The Woods family also takes advantage of free entertainment, hand-me-down clothes and store-brand formula and saves on diaper costs by using reusable cloth ones.

It’s such money-saving strategies that fathers pick up almost immediately after entering parenthood.

Here are a few more for Father’s Day weekend, courtesy of the dads who are executives at National Foundation for Credit Counseling member agencies.

• Look out for your credit reputation the way you would look out for a friend. Both are equally important, according to Paul Atkinson, president and CEO of Consumer Credit Counseling Services of Buffalo.

• Beware the allure of “stuff,” urges Mike Robards from Credit Counseling of Arkansas. He said the most vital thing today’s youth can learn to do is look past the allure of material things and think more realistically about the cost of each purchase and how it might affect you and your family in the long term.

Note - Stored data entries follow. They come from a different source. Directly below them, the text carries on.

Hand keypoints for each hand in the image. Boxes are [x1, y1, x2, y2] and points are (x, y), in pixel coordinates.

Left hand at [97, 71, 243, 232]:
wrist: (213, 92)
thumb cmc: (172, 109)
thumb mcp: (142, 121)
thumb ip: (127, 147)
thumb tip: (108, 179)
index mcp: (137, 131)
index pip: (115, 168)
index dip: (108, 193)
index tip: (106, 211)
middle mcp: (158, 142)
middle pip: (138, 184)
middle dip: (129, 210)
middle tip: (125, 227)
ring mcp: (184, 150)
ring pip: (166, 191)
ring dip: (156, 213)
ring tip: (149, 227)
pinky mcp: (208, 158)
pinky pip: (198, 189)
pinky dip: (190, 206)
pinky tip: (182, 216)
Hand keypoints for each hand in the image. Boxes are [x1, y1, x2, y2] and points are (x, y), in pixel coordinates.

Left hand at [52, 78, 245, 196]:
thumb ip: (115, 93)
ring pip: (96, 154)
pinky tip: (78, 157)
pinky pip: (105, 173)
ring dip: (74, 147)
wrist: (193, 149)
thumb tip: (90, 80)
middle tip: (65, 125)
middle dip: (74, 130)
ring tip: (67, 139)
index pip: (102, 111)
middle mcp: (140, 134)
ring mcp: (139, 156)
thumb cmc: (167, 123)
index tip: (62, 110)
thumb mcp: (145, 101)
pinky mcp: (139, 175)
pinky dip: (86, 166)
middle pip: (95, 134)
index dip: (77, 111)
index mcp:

• Joe Schenkel’s best advice came from his late father, who lived through the Great Depression and World War II. He taught Schenkel the value of learning and getting a good education and told him, “It is easier to push a pencil than to push a shovel.” Schenkel is president and CEO at FinancialHope Counseling and Education in Indiana.

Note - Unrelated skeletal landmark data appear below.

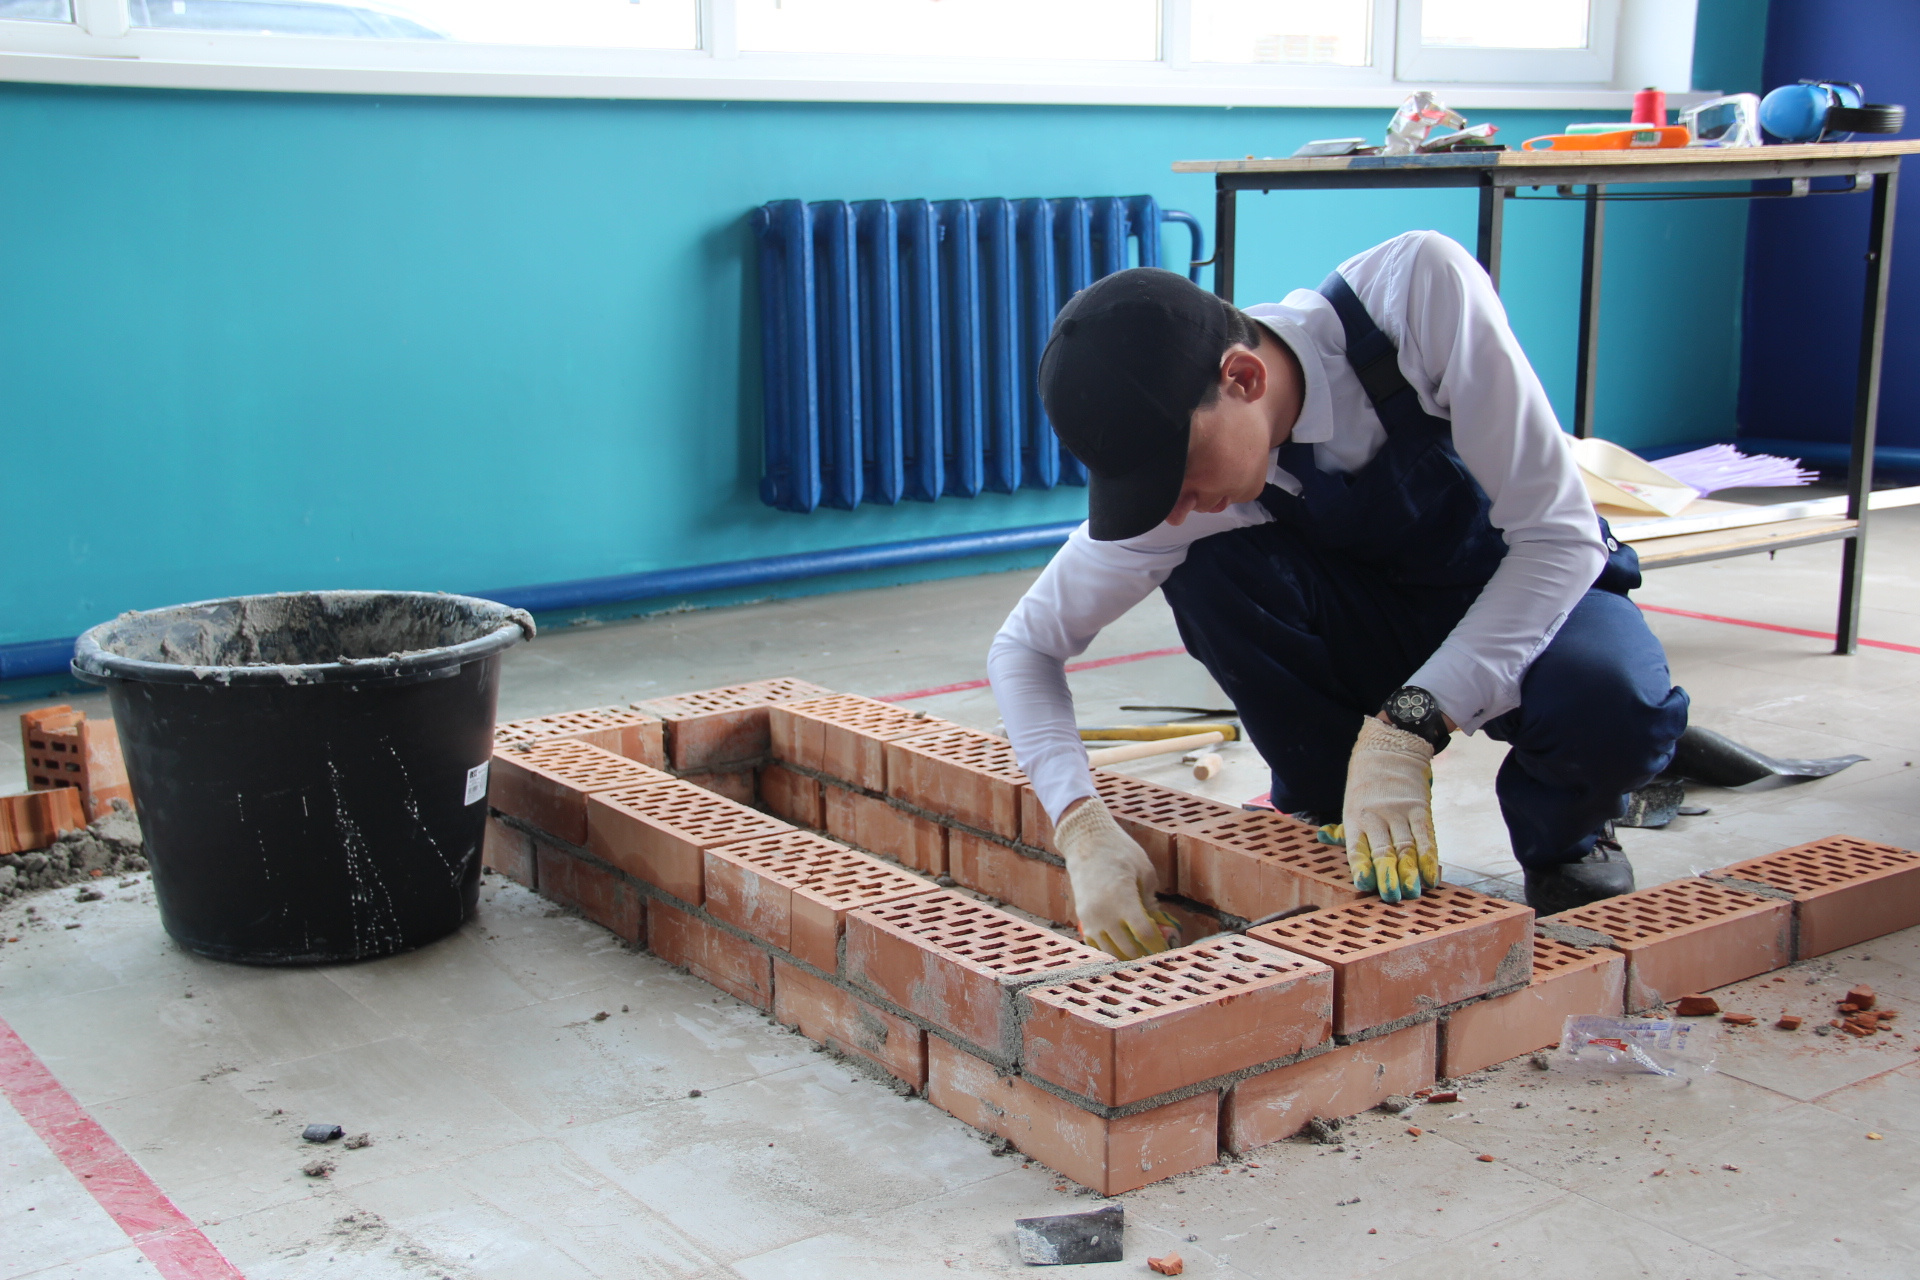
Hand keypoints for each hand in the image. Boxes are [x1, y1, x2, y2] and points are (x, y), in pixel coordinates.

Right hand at [1054, 798, 1178, 958]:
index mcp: (1123, 899)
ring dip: (1125, 954)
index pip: (1144, 934)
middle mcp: (1104, 913)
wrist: (1086, 841)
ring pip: (1109, 950)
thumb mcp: (1145, 870)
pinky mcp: (1082, 916)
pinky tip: (1119, 946)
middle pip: (1127, 948)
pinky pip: (1095, 943)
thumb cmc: (1120, 851)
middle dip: (1144, 952)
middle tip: (1155, 952)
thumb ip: (1150, 898)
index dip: (1157, 944)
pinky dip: (1108, 948)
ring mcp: (1090, 917)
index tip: (1166, 946)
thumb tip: (1156, 920)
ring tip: (1139, 952)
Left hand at [1340, 715, 1441, 901]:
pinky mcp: (1421, 807)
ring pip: (1406, 846)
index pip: (1357, 846)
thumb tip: (1323, 839)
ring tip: (1413, 893)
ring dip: (1410, 872)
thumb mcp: (1351, 804)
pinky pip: (1426, 835)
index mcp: (1356, 817)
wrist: (1391, 746)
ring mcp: (1400, 811)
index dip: (1362, 866)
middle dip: (1388, 875)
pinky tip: (1431, 876)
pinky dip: (1429, 857)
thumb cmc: (1367, 784)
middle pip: (1383, 849)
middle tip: (1392, 898)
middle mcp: (1377, 815)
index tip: (1364, 885)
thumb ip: (1342, 829)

• Understand credit reports and be very cautious about incurring debt – including student loans. That’s what Jay Seaton of Apprisen Financial Advocates in Ohio tells his 20-year-old son. He also urges him to understand the time value of money.

• Read the fine print and beware of deals that seem too good to be true, warned Steve Piotrowski, the top executive at Advantage Credit Counseling Service in Pittsburgh.

• Borrowing money is easy, paying it back is not, according to Ken King from Consumer Credit Counseling Service of Sheboygan. He encourages youth to understand the differences between needs and wants and insists that desiring less is more rewarding than acquiring more.

• If you can’t afford a “big-boy toy,” such as a boat or a car without creating an issue with cash flow, don’t buy it, said Joe Allen Stokes, from Consumer Credit Counseling Service of Springfield.

• Start planning for retirement the sooner the better, said John Jackson of Consumer Credit counseling Service of the Mid-Ohio Valley. The sooner you begin thinking, planning and saving, the happier your retirement will be.